Problem requirements —
Could you print exactly the lines of the listing below, starting at the line that has "nose: (547, 420)" and ending at the line that has "neck: (787, 426)", and only those lines?

*-*-*

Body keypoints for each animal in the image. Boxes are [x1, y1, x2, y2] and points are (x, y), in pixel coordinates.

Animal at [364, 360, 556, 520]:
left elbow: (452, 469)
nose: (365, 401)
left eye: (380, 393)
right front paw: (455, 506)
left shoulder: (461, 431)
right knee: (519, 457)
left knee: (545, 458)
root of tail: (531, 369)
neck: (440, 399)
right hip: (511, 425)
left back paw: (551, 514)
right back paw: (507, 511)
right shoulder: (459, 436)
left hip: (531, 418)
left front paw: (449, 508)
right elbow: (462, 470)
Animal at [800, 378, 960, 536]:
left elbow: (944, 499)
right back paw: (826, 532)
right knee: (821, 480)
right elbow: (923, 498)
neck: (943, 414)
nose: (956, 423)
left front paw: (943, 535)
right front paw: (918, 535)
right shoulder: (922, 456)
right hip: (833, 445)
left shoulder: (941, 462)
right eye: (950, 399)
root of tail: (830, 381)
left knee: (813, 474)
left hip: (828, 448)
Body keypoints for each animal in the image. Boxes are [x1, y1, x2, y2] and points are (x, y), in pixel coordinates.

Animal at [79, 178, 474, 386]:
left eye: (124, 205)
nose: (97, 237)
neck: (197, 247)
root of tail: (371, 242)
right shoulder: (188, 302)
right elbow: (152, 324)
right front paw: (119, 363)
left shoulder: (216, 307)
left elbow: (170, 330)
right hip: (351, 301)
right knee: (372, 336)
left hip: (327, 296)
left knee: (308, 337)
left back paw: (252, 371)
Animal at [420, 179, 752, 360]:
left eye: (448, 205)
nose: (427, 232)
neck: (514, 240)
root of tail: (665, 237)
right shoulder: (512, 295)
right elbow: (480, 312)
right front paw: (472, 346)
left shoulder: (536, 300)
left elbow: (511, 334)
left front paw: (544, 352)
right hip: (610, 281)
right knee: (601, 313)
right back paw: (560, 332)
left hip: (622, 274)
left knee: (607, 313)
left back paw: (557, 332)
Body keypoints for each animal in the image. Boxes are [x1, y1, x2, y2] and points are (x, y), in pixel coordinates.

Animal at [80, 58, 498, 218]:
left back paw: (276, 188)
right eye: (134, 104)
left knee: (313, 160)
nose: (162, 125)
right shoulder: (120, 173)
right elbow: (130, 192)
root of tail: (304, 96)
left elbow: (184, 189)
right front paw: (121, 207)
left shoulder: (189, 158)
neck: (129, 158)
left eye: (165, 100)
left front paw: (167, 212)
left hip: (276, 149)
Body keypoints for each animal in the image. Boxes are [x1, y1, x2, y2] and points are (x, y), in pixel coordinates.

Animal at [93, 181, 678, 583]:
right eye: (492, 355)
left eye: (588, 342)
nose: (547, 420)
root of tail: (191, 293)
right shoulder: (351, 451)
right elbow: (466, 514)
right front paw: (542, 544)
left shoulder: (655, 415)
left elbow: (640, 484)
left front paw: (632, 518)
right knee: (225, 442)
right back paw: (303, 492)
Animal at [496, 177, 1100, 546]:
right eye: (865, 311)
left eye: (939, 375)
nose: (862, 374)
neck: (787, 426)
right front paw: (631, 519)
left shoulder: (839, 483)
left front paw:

*-*-*

Solved exercise —
nose: (547, 420)
root of tail: (191, 293)
right shoulder: (351, 451)
right elbow: (466, 514)
right front paw: (542, 544)
left shoulder: (655, 415)
left elbow: (640, 484)
left front paw: (632, 518)
right knee: (225, 442)
right back paw: (303, 492)
Animal at [496, 177, 1100, 546]:
right eye: (865, 311)
left eye: (939, 375)
nose: (862, 374)
neck: (787, 426)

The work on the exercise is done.